Let’s start the new year right with one of my current favorite topics for discussion: automation. In this article, I concentrate on the second-day operations type of automation. Second-day operations is quite a different beast from build and decommission automation, in that it incorporates several different approaches to automation.
The first things that come to people’s minds when you mention automation are standard requests for items like changing the number of processors, changing the amount of memory for a virtual machine, adding a new virtual disk, or extending a virtual disk. I like to refer to this as “request automation.” Request automation encompasses the day-to-day tasks that end users request to support their applications and services. This is one of the first and most common workflows developed to cut back on the number of requests and tickets that are generated and have to be addressed.
Another type of automation is what I call “scanning automation,” which could also be called “find-and-fix automation.” This type of automation is achieved by using scheduled scans that find any targeted settings that are not presenting the expected value and then by taking the proper automated action to correct the discrepancies. An endless supply of scripts and workflows is readily available on the web to perform all kinds of different scans and queries in an environment. These reporting and health scripts can become the foundation for any find-and-fix automation. Half the work is already done, in that the scripts, workflow, or both are already looking for issues to report on. All that is left is to develop the actions to correct.
The flip side of the coin from scanning automation is what I call “alerting automation.” Alerting automation is exactly what it sounds like: the automation takes action upon a triggered alarm or alert from another system. In most data centers, this kind of automation has been in place for quite some time, utilizing SNMP to a monitoring server that automatically opens an incident in the change management system. False alarms from the monitoring system are one of the biggest complaints when relying on SNMP, but now before a ticket is opened, a workflow can be triggered to verify whether the alert is valid, and the automation can try to address the issue. That action could restart a service or a server itself; an attempt can be made, and if that does not resolve the issue, only then will an incident be opened.
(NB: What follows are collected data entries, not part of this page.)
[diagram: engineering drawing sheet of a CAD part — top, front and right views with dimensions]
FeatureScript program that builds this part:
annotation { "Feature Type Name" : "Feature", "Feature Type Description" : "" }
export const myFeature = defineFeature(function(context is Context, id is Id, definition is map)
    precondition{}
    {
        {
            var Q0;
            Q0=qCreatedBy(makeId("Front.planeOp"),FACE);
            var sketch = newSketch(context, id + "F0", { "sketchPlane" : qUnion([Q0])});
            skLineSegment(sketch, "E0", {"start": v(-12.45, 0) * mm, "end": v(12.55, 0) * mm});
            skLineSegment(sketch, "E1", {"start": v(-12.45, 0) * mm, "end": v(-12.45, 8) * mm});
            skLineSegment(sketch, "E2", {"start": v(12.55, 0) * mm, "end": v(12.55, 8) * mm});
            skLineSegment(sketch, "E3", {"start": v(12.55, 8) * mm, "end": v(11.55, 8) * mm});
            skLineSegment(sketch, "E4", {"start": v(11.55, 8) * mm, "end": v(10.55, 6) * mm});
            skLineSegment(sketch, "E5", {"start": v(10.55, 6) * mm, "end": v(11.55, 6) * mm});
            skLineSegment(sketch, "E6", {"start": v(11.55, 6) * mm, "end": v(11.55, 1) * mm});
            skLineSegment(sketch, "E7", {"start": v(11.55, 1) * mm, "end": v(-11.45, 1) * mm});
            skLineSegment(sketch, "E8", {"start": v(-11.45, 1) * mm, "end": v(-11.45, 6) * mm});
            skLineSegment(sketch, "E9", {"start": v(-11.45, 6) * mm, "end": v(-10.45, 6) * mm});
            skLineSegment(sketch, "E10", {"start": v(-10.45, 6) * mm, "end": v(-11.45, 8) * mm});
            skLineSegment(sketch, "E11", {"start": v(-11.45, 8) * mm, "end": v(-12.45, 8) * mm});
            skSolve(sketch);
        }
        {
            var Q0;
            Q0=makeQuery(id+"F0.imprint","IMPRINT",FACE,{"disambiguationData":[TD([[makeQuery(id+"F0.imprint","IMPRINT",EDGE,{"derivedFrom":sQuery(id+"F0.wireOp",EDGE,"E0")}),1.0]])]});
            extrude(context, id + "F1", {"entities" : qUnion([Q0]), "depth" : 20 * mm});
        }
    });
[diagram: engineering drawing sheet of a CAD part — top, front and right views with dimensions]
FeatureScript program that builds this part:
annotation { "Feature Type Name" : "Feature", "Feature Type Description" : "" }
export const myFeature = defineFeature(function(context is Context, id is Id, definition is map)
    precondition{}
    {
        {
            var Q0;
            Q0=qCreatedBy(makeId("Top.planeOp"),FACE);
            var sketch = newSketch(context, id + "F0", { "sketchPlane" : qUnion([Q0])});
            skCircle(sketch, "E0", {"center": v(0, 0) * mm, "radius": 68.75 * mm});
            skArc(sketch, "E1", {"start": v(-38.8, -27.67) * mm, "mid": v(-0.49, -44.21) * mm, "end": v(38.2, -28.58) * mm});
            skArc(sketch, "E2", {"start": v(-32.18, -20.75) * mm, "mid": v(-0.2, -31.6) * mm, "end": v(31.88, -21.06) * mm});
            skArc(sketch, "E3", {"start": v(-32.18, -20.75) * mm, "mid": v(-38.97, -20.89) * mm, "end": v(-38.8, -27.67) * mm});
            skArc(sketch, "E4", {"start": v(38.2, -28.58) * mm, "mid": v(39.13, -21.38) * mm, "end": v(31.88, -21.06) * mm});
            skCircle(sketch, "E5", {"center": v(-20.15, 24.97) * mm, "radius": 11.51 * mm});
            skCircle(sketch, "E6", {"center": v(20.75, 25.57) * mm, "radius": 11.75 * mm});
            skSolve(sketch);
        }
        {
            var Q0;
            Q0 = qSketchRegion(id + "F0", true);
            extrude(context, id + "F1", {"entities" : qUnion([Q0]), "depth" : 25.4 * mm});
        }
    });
Both scanning and alerting automation use what I consider “reactionary automation.” This is automation that reacts to an event or to the output from a workflow or script scanning the environment. The real magic with automation is with what I call “analytical automation.” Analytical automation brings to the table proactionary automation, by which some kind of data can be analyzed and logic applied to determine the best possible action to take. When it comes to computer hardware, failure is expected at some point, and you are stuck waiting for something to break. However, if you are collecting data, say performance data and other metrics, you now have the ability to monitor and trend the amount of storage available. Analytics could determine the expected amount of time until the storage is full and add more storage to the systems automatically. This is just one example of analytical automation. Let your imagination run wild, and think of the possibilities.
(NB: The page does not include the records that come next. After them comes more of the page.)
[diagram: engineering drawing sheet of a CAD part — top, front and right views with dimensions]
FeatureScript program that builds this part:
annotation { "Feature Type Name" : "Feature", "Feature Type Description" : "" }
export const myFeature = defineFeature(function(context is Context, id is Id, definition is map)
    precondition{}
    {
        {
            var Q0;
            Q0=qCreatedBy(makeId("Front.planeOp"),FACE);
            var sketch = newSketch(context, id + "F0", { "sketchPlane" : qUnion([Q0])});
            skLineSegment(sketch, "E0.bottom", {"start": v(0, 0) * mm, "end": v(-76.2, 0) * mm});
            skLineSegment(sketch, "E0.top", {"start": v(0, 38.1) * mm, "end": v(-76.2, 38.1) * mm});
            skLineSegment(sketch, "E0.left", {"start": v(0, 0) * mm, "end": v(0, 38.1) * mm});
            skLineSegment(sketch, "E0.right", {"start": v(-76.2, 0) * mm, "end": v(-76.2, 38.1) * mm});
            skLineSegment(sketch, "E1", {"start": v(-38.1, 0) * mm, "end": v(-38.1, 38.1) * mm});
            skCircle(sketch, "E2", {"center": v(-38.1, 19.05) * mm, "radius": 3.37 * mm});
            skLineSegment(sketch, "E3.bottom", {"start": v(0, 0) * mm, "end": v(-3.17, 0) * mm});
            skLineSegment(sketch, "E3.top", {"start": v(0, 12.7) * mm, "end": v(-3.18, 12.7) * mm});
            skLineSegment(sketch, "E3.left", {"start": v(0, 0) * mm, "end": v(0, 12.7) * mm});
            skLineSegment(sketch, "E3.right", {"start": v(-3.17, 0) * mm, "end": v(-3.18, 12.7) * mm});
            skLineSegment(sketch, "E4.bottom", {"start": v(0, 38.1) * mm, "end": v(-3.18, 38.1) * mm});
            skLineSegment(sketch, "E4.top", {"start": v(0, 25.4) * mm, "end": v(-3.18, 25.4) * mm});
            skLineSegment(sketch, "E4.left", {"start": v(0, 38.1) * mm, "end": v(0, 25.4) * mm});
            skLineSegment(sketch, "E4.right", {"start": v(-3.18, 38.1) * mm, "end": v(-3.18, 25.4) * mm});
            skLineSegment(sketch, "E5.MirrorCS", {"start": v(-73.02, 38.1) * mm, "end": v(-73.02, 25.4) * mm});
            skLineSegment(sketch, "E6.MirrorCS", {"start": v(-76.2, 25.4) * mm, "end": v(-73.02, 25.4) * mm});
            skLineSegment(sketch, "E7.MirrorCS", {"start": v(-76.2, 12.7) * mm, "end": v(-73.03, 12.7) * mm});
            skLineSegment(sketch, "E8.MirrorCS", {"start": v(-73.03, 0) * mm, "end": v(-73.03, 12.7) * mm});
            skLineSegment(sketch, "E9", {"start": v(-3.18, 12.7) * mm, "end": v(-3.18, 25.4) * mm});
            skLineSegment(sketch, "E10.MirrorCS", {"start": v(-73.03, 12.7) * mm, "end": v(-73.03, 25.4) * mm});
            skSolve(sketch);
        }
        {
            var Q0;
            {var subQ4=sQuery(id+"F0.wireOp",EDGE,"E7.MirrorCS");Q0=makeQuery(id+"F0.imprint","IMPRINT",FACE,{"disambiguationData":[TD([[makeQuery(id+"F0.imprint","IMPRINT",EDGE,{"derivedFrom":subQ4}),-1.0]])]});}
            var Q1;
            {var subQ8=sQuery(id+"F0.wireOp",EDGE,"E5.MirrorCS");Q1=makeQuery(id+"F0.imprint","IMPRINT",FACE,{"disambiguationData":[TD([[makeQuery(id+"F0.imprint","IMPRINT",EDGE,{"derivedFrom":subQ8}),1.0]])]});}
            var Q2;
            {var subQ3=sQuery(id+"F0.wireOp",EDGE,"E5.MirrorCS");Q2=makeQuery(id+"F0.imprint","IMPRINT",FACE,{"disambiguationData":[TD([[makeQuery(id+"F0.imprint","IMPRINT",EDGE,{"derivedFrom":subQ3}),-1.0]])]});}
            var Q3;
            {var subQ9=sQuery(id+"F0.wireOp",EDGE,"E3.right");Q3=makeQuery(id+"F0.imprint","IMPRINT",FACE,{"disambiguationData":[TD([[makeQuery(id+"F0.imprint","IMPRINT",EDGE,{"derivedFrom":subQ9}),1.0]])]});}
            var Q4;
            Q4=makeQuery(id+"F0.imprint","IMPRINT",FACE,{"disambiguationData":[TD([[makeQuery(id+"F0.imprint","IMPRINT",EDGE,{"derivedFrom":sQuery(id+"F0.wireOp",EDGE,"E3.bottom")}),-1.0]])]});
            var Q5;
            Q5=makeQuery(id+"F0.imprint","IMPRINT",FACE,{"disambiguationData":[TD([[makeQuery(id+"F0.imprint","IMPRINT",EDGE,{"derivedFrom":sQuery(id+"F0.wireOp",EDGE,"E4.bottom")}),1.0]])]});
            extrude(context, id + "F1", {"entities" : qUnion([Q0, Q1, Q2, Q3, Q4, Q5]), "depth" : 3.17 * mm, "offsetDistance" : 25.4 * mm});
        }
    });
Performance is just one area in which analytical automation applies. Security is another. For example, what if data is collected from an application or servers that are Internet-facing, and while monitoring these servers, the analytics determines there has been a breach to a web server? The automation then automatically disables write access to that web server, powers the server off, moves that virtual machine to some kind of secure forensics area, and finally, deploys a new web server to replace the one compromised.
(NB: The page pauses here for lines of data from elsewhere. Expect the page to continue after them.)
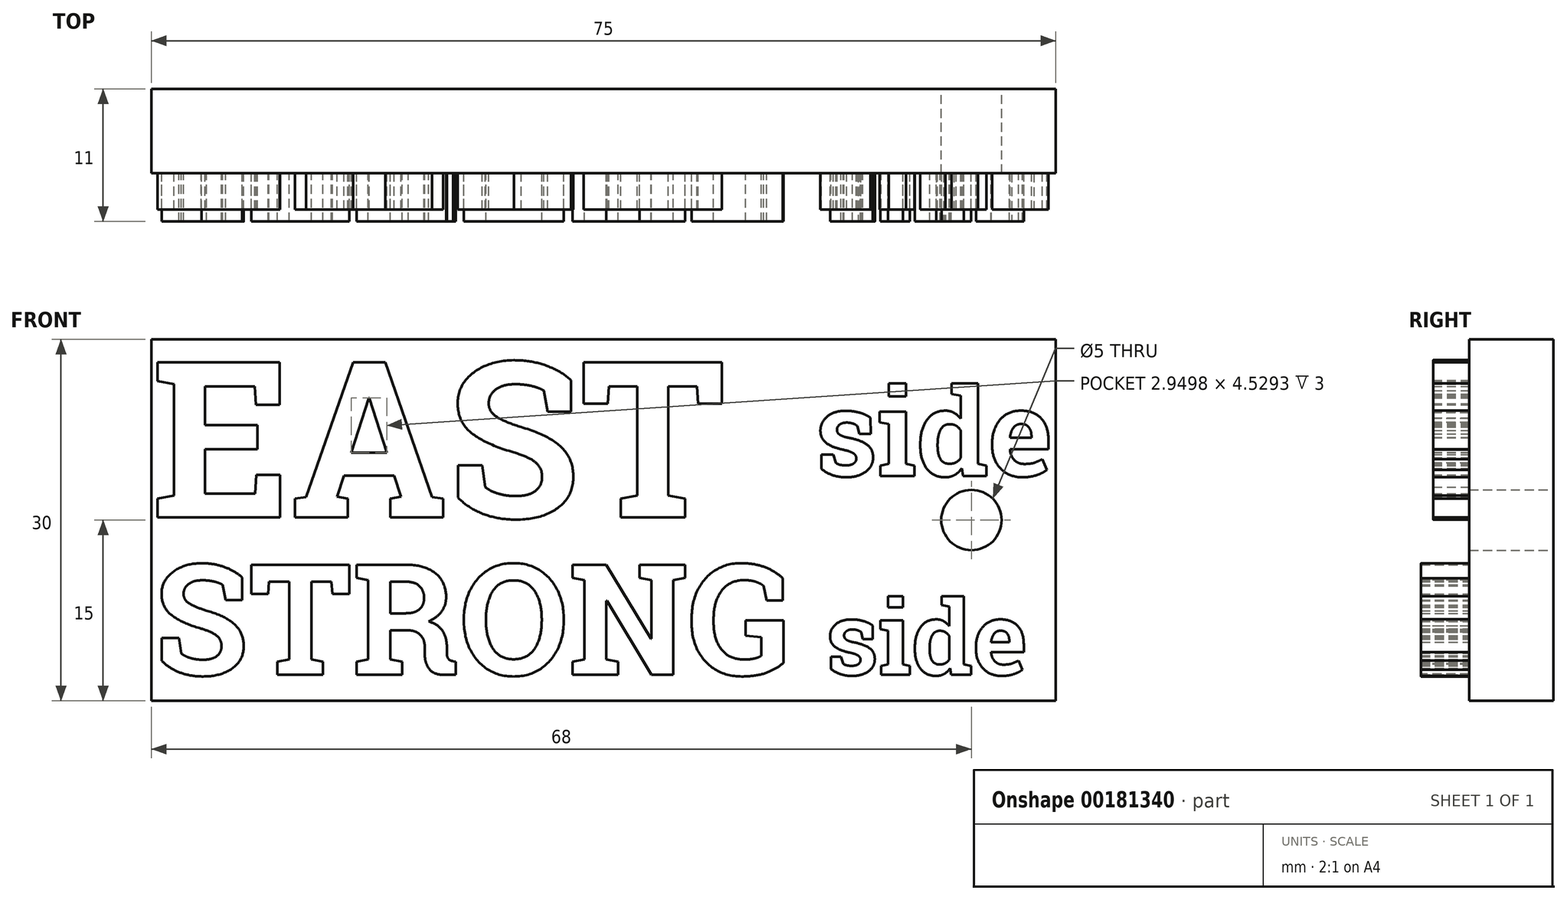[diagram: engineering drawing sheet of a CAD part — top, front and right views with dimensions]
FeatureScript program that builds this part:
annotation { "Feature Type Name" : "Feature", "Feature Type Description" : "" }
export const myFeature = defineFeature(function(context is Context, id is Id, definition is map)
    precondition{}
    {
        {
            var Q0;
            Q0=qCreatedBy(makeId("Front.planeOp"),FACE);
            var sketch = newSketch(context, id + "F0", { "sketchPlane" : qUnion([Q0])});
            skLineSegment(sketch, "E0.bottom", {"start": v(0, 0) * mm, "end": v(75, 0) * mm});
            skLineSegment(sketch, "E0.top", {"start": v(0, -30) * mm, "end": v(75, -30) * mm});
            skLineSegment(sketch, "E0.left", {"start": v(0, 0) * mm, "end": v(0, -30) * mm});
            skLineSegment(sketch, "E0.right", {"start": v(75, 0) * mm, "end": v(75, -30) * mm});
            skCircle(sketch, "E1", {"center": v(68, -15) * mm, "radius": 2.5 * mm});
            skSolve(sketch);
        }
        {
            var Q0;
            Q0=makeQuery(id+"F0.imprint","IMPRINT",FACE,{"disambiguationData":[TD([[makeQuery(id+"F0.imprint","IMPRINT",EDGE,{"derivedFrom":sQuery(id+"F0.wireOp",EDGE,"E0.bottom")}),-1.0]])]});
            extrude(context, id + "F1", {"entities" : qUnion([Q0]), "depth" : 7 * mm});
        }
        {
            var Q0;
            Q0=makeQuery(id+"F1.opExtrude","CAP_FACE",FACE,{"disambiguationData":[OSD([sQuery(id+"F0.wireOp",EDGE,"E0.bottom"),sQuery(id+"F0.wireOp",EDGE,"E0.top"),sQuery(id+"F0.wireOp",EDGE,"E0.left"),sQuery(id+"F0.wireOp",EDGE,"E0.right"),sQuery(id+"F0.wireOp",EDGE,"E1")])],"isStart":false});
            var sketch = newSketch(context, id + "F2", { "sketchPlane" : qUnion([Q0])});
            skText(sketch, "E2", { "text": "EAST", "fontName": "RobotoSlab-Bold.ttf"});
            skText(sketch, "E3", { "text": "side", "fontName": "RobotoSlab-Bold.ttf"});
            const initialGuessF2  = {"E2": [0, -0.01478, 1, 0, 0.01302], "E3": [0.055, -0.01135, 1, 0, 0.00725]};
            skSetInitialGuess(sketch, initialGuessF2);
            skSolve(sketch);
        }
        {
            var Q0;
            Q0 = qSketchRegion(id + "F2", true);
            extrude(context, id + "F3", {"entities" : qUnion([Q0]), "operationType" : NewBodyOperationType.ADD, "depth" : 3 * mm});
        }
        {
            var Q0;
            {var subQ0=sQuery(id+"F0.wireOp",EDGE,"E0.left");var subQ1=sQuery(id+"F0.wireOp",EDGE,"E0.bottom");var subQ2=sQuery(id+"F0.wireOp",EDGE,"E0.right");var subQ3=sQuery(id+"F0.wireOp",EDGE,"E0.top");var subQ4=sQuery(id+"F0.wireOp",EDGE,"E1");Q0=makeQuery(id+"F3.boolean.opBoolean","SPLIT",FACE,{"disambiguationData":[TD([makeQuery(id+"F1.opExtrude","SWEPT_FACE",FACE,{"disambiguationData":[OSD([subQ1])]})])],"derivedFrom":makeQuery(id+"F1.opExtrude","CAP_FACE",FACE,{"disambiguationData":[OSD([subQ1,subQ3,subQ0,subQ2,subQ4])],"isStart":false})});}
            var sketch = newSketch(context, id + "F4", { "sketchPlane" : qUnion([Q0])});
            skText(sketch, "E4", { "text": "STRONG", "fontName": "RobotoSlab-Bold.ttf"});
            const initialGuessF4  = {"E4": [0.00023, -0.02784, 1, 0, 0.00925]};
            skSetInitialGuess(sketch, initialGuessF4);
            skSolve(sketch);
        }
        {
            var Q0;
            Q0 = qSketchRegion(id + "F4", true);
            var Q1;
            Q1 = qSketchRegion(id + "F3vl2oHQ9K1xAHF_1", true);
            extrude(context, id + "F5", {"entities" : qUnion([Q0, Q1]), "operationType" : NewBodyOperationType.ADD, "depth" : 4 * mm});
        }
        {
            var Q0;
            {var subQ0=sQuery(id+"F0.wireOp",EDGE,"E1");var subQ102=sQuery(id+"F0.wireOp",EDGE,"E0.top");var subQ105=sQuery(id+"F0.wireOp",EDGE,"E0.right");var subQ113=sQuery(id+"F0.wireOp",EDGE,"E0.bottom");var subQ114=makeQuery(id+"F1.opExtrude","SWEPT_FACE",FACE,{"disambiguationData":[OSD([subQ113])]});var subQ147=sQuery(id+"F0.wireOp",EDGE,"E0.left");Q0=makeQuery(id+"F5.boolean.opBoolean","SPLIT",FACE,{"disambiguationData":[TD([subQ114])],"derivedFrom":makeQuery(id+"F3.boolean.opBoolean","SPLIT",FACE,{"disambiguationData":[TD([subQ114])],"derivedFrom":makeQuery(id+"F1.opExtrude","CAP_FACE",FACE,{"disambiguationData":[OSD([subQ113,subQ102,subQ147,subQ105,subQ0])],"isStart":false})})});}
            var sketch = newSketch(context, id + "F6", { "sketchPlane" : qUnion([Q0])});
            skText(sketch, "E5", { "text": "side", "fontName": "RobotoSlab-Bold.ttf"});
            const initialGuessF6  = {"E5": [0.05587, -0.02784, 1, 0, 0.00616]};
            skSetInitialGuess(sketch, initialGuessF6);
            skSolve(sketch);
        }
        {
            var Q0;
            Q0 = qSketchRegion(id + "F6", true);
            extrude(context, id + "F7", {"entities" : qUnion([Q0]), "operationType" : NewBodyOperationType.ADD, "depth" : 4 * mm});
        }
    });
Is anyone out there using analytics automation in their environment today? If so, how and what are you doing? If you’re not doing this now, there is a good chance that you will in the future. Big data and analytics have been rapidly growing areas in information technology. I think we might start to see a lot more intelligence in different products and services in 2016. One of the companies I have my eye on for the year ahead, Primary Data, is an example of a business that is putting the logic and intelligence into the product. Goodbye 2015, and here we go, 2016!